◆ **Data provided**
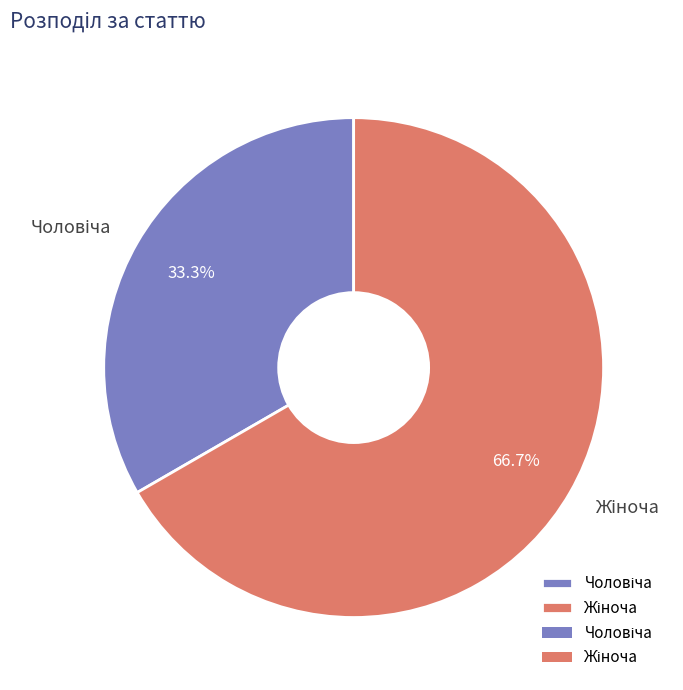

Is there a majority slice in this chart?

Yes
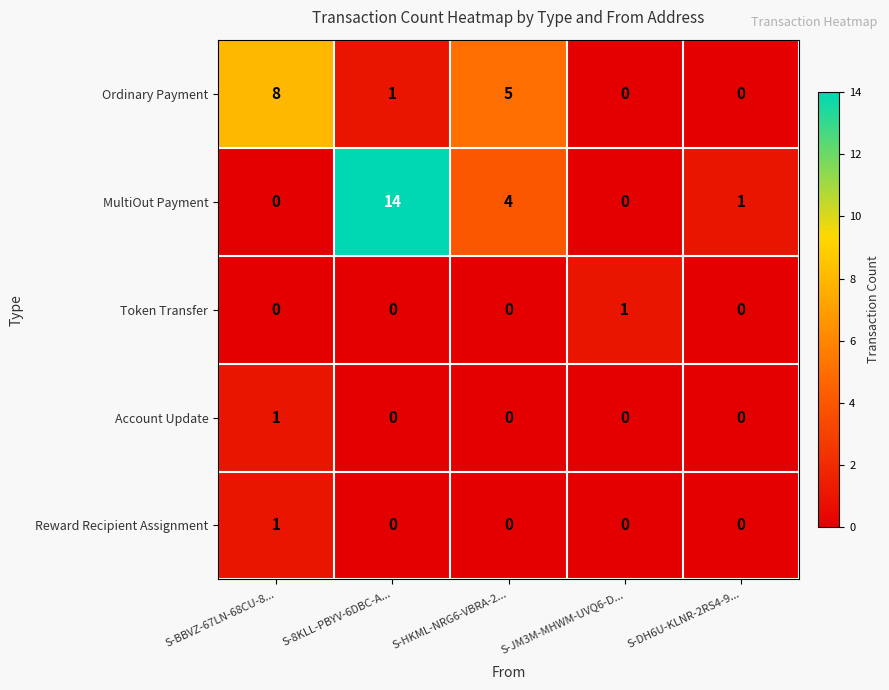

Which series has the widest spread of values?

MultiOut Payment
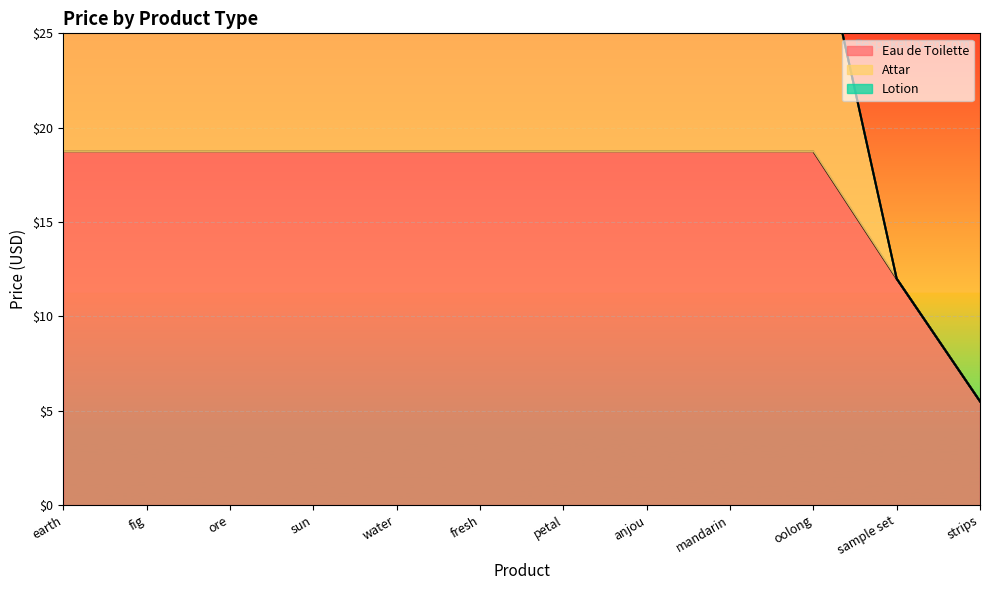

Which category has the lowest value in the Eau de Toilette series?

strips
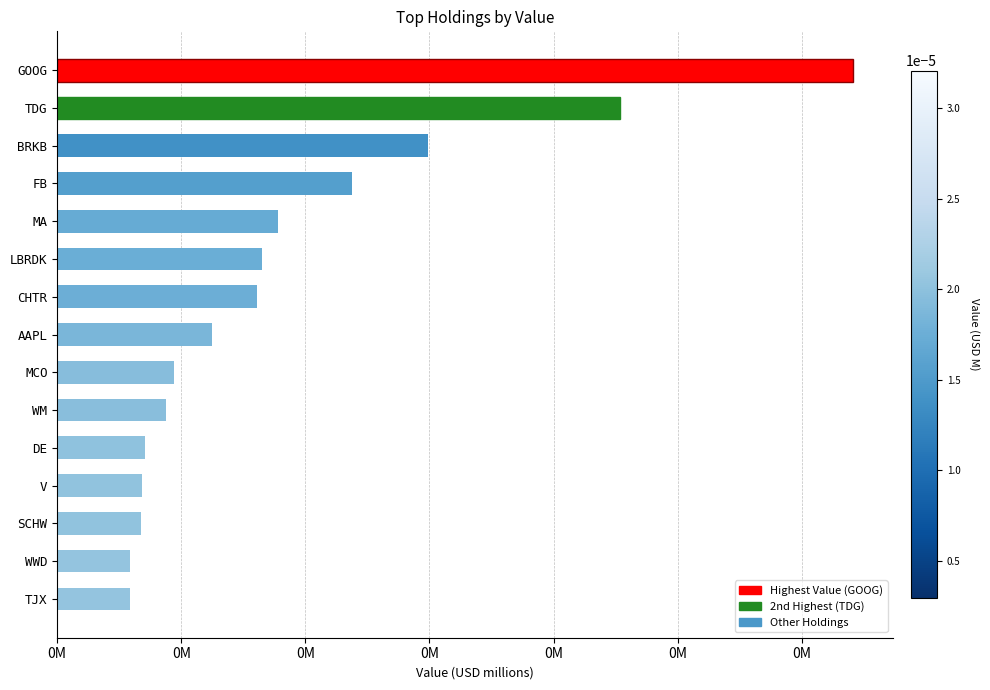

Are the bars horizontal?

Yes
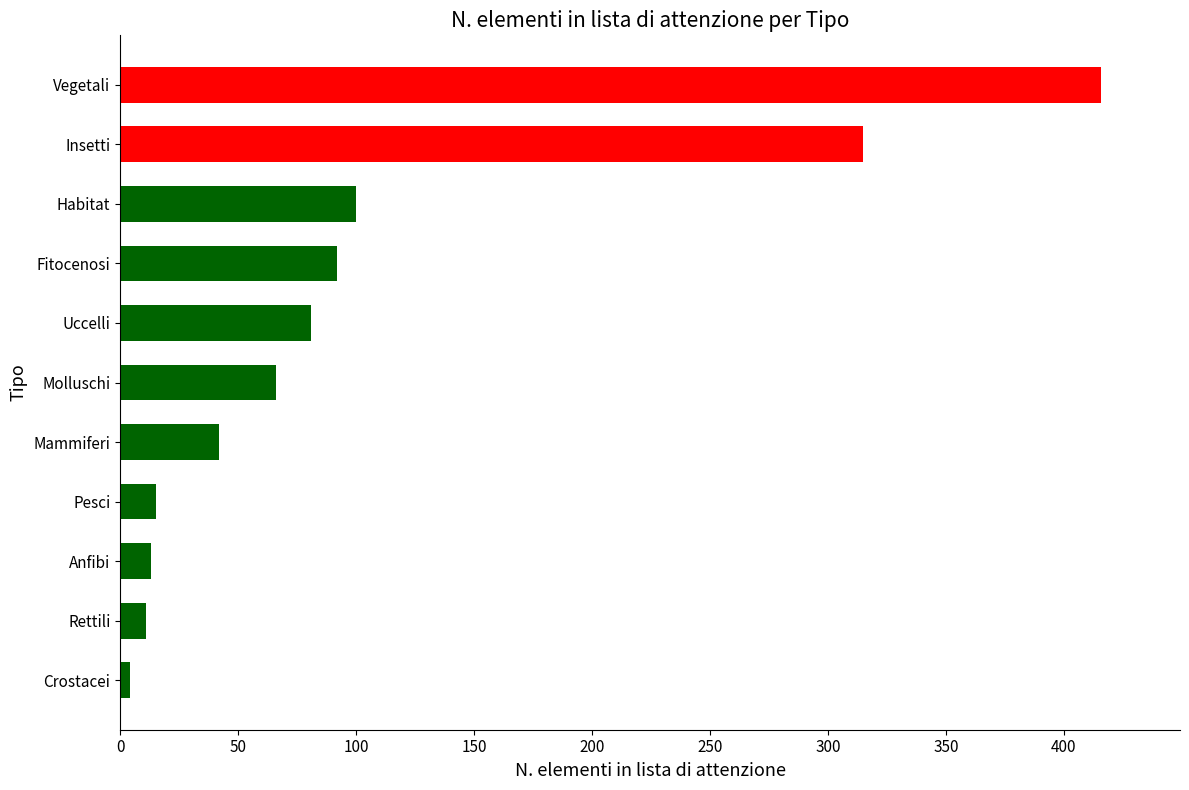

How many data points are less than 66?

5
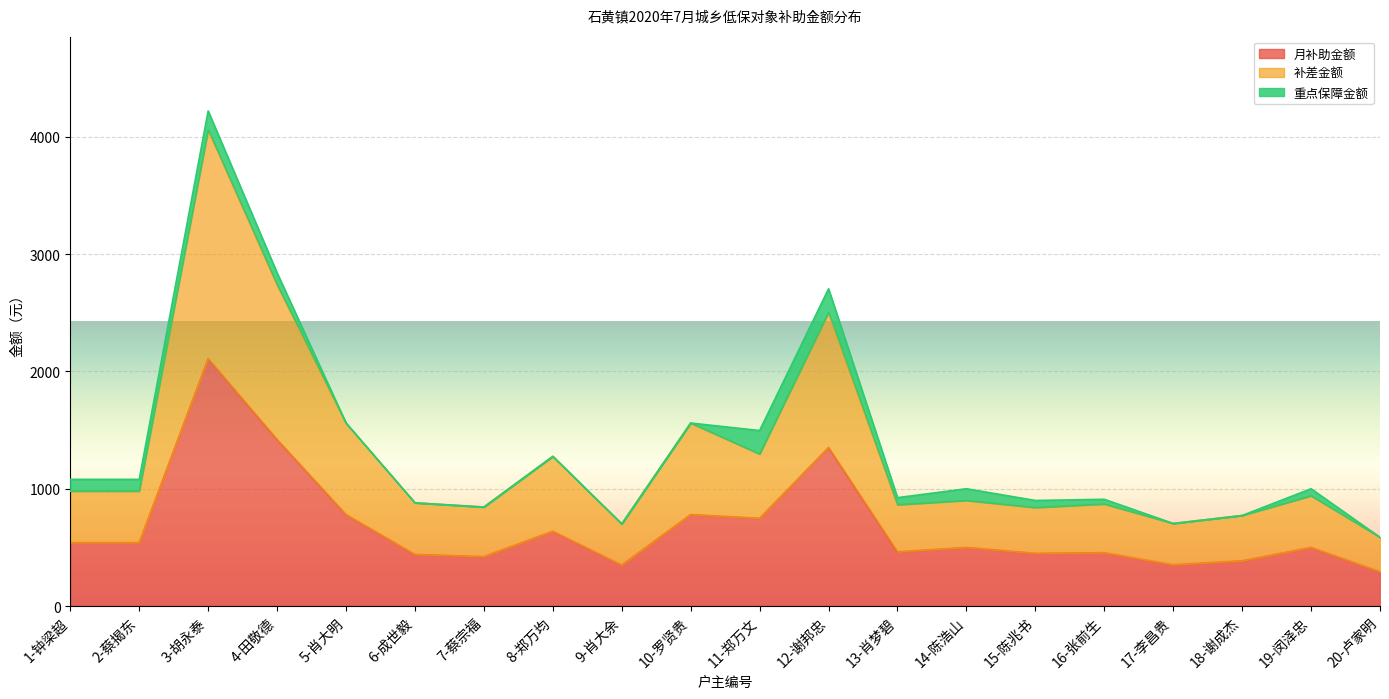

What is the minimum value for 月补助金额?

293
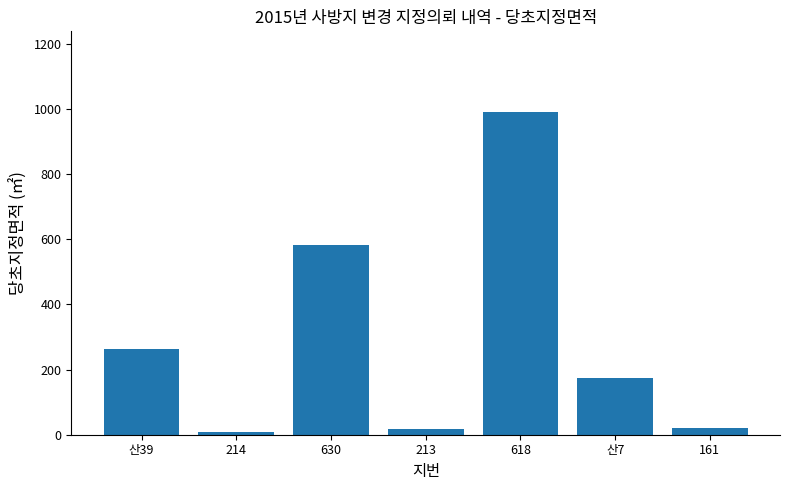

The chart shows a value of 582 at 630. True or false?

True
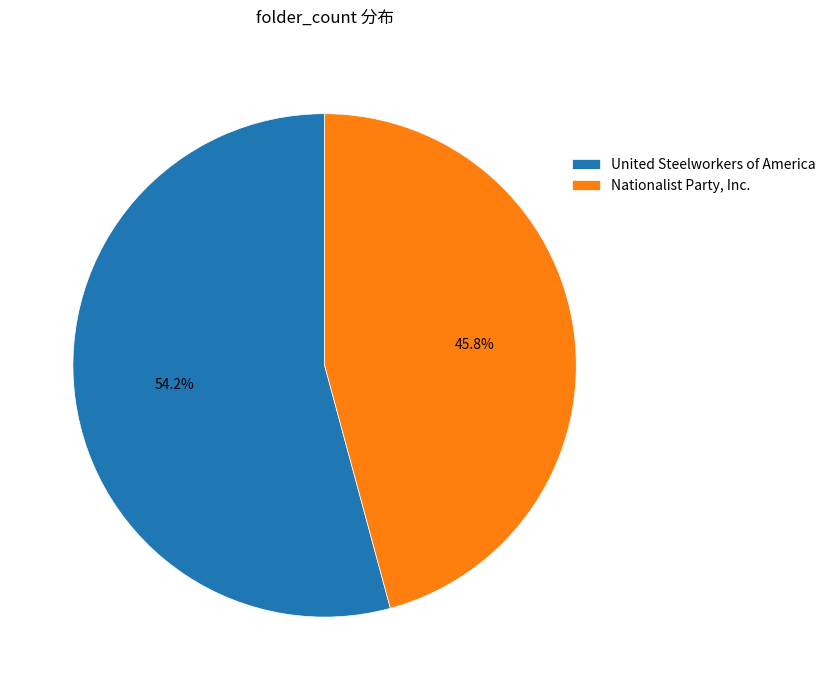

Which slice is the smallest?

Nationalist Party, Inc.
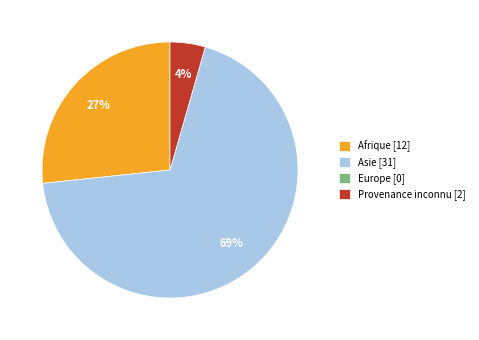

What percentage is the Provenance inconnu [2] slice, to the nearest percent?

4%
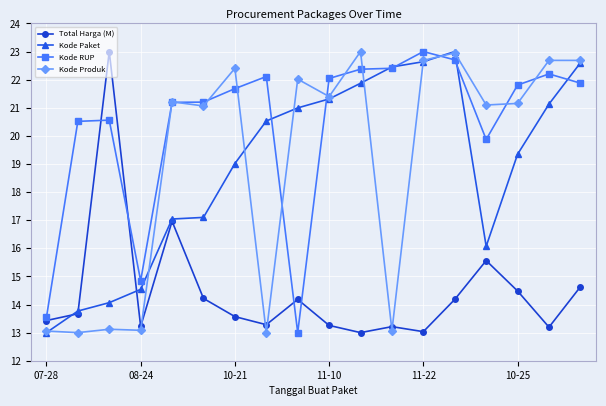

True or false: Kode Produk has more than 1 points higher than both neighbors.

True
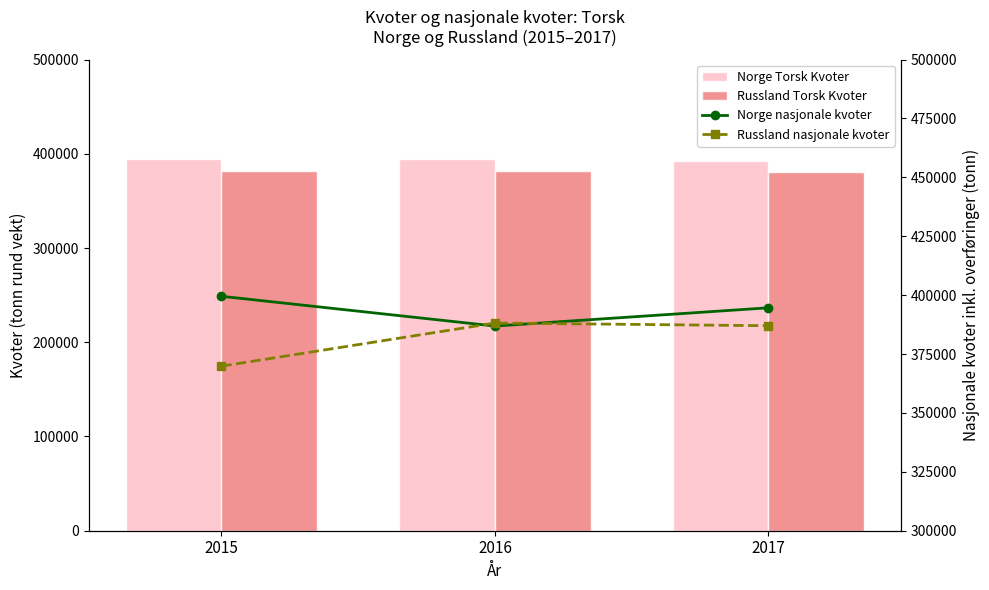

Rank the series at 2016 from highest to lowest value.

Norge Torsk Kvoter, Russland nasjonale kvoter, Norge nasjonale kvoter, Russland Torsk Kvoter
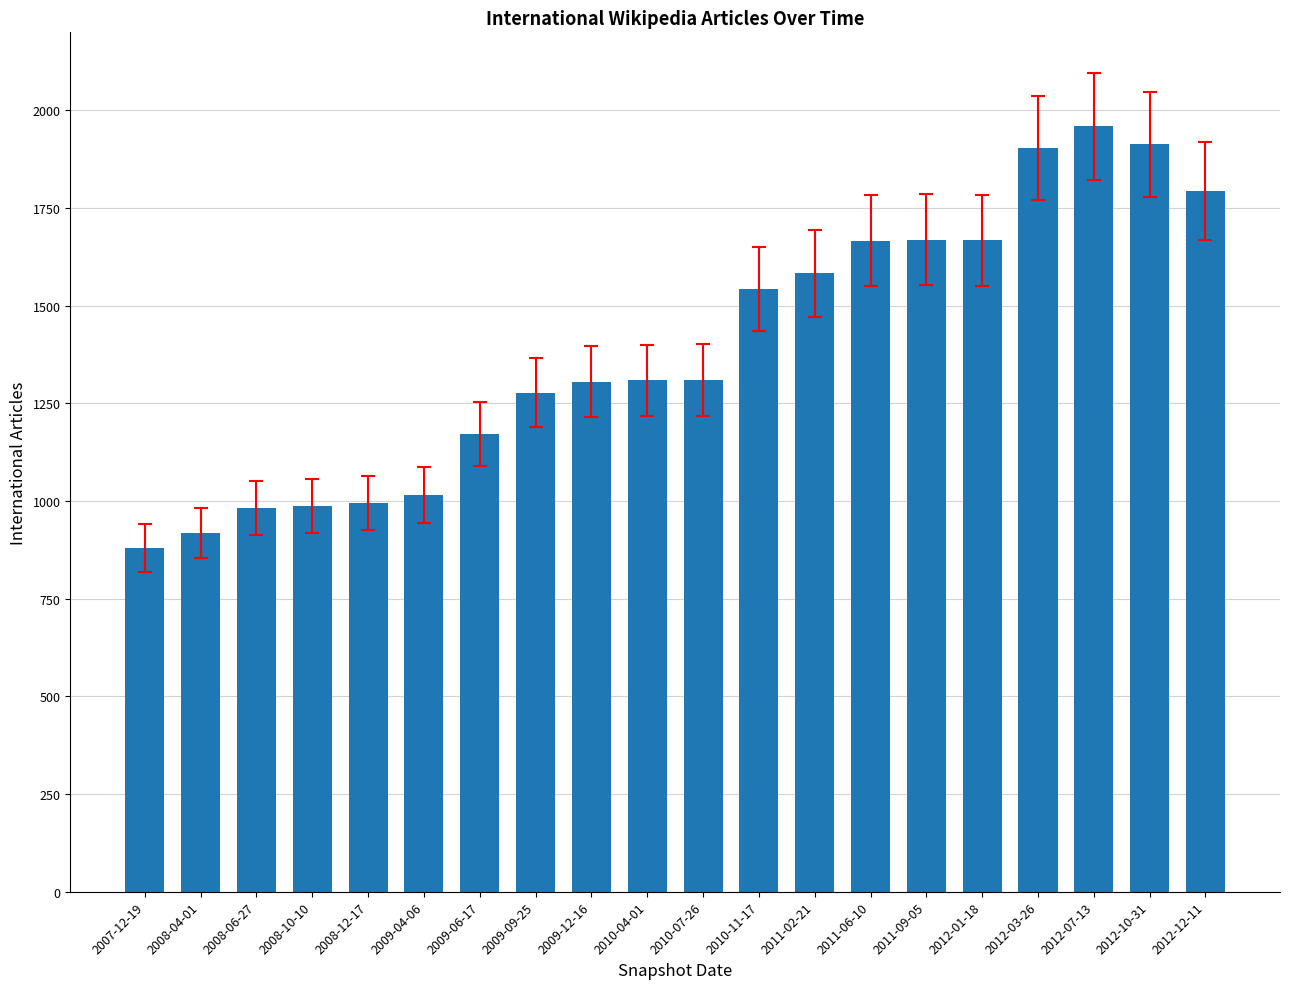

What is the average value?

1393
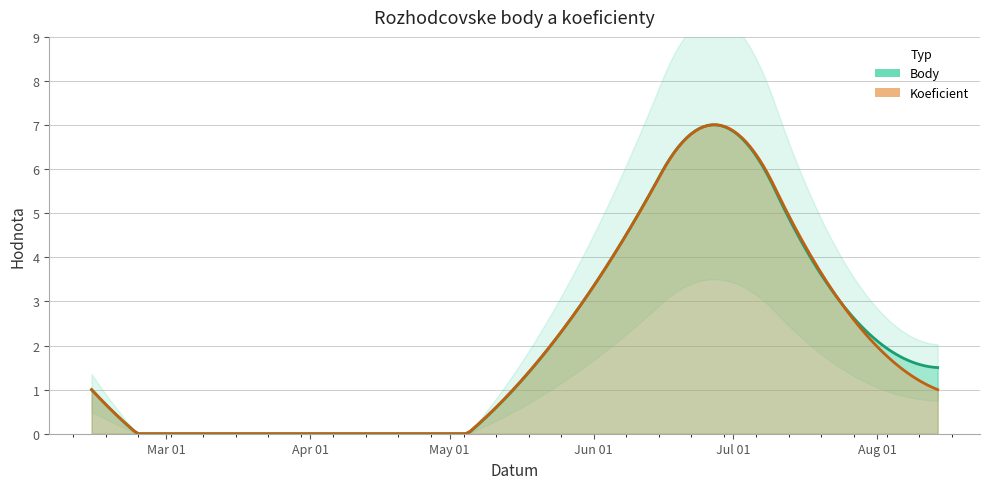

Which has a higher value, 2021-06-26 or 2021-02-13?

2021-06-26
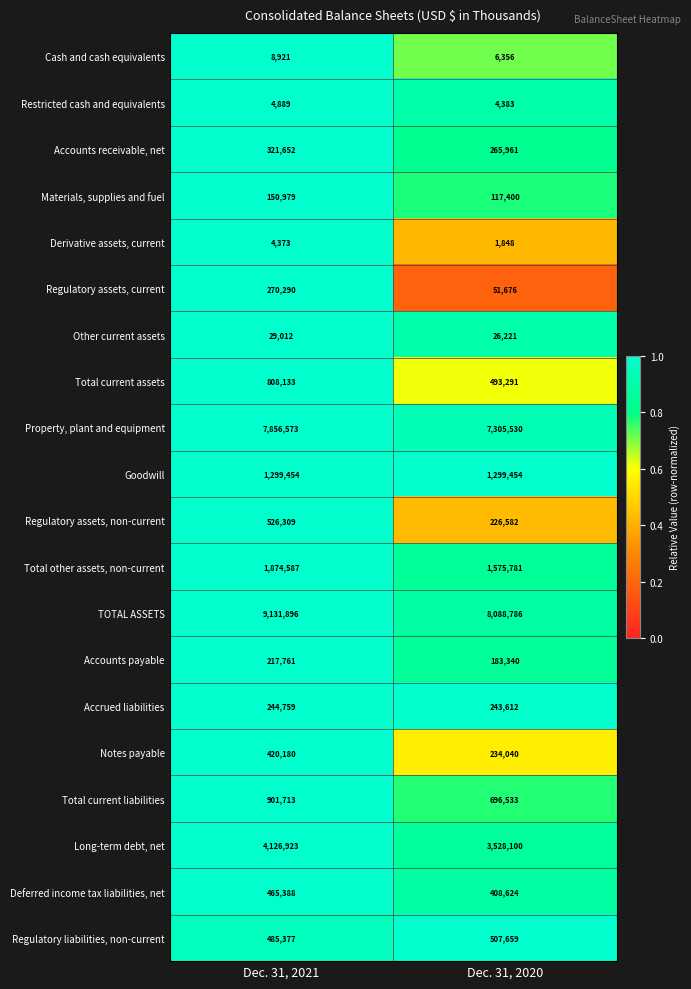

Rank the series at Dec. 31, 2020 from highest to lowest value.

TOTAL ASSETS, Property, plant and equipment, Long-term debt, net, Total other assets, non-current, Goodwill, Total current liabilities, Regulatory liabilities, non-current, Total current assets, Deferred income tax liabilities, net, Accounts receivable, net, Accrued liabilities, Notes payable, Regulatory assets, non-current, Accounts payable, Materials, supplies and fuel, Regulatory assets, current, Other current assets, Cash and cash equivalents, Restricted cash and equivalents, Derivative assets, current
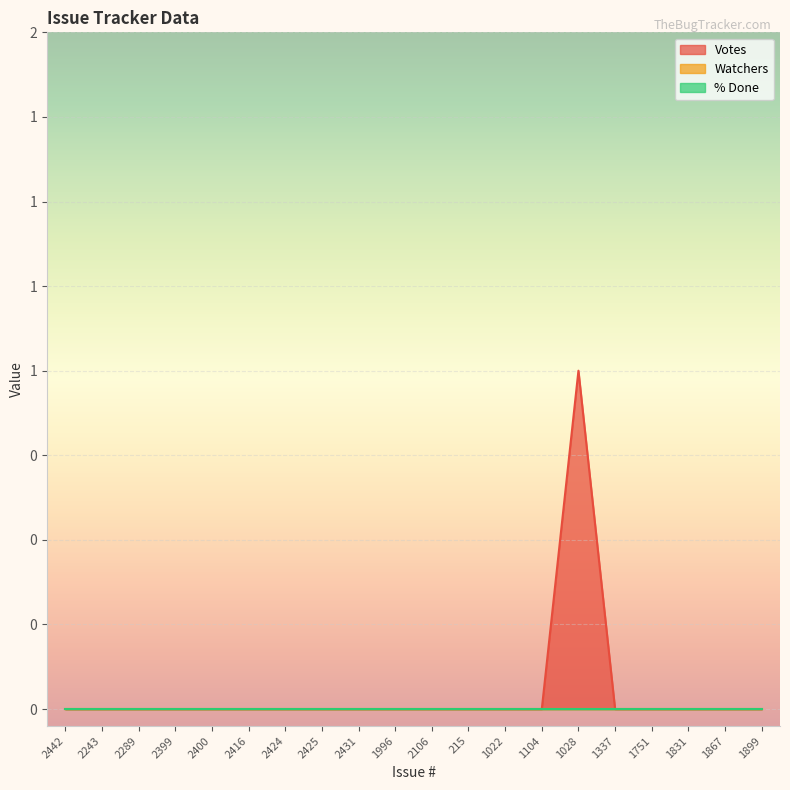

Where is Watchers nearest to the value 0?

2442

◆ **To-do item**
Can you reproduce every item above word for word, leaving out the pictures?

◆ **Exercise response**
Is there a majority slice in this chart?

Yes

Which series has the widest spread of values?

MultiOut Payment

Which category has the lowest value in the Eau de Toilette series?

strips

Are the bars horizontal?

Yes

How many data points are less than 66?

5

What is the minimum value for 月补助金额?

293

The chart shows a value of 582 at 630. True or false?

True

Which slice is the smallest?

Nationalist Party, Inc.

What percentage is the Provenance inconnu [2] slice, to the nearest percent?

4%

True or false: Kode Produk has more than 1 points higher than both neighbors.

True

Rank the series at 2016 from highest to lowest value.

Norge Torsk Kvoter, Russland nasjonale kvoter, Norge nasjonale kvoter, Russland Torsk Kvoter

What is the average value?

1393

Which has a higher value, 2021-06-26 or 2021-02-13?

2021-06-26

Rank the series at Dec. 31, 2020 from highest to lowest value.

TOTAL ASSETS, Property, plant and equipment, Long-term debt, net, Total other assets, non-current, Goodwill, Total current liabilities, Regulatory liabilities, non-current, Total current assets, Deferred income tax liabilities, net, Accounts receivable, net, Accrued liabilities, Notes payable, Regulatory assets, non-current, Accounts payable, Materials, supplies and fuel, Regulatory assets, current, Other current assets, Cash and cash equivalents, Restricted cash and equivalents, Derivative assets, current

Where is Watchers nearest to the value 0?

2442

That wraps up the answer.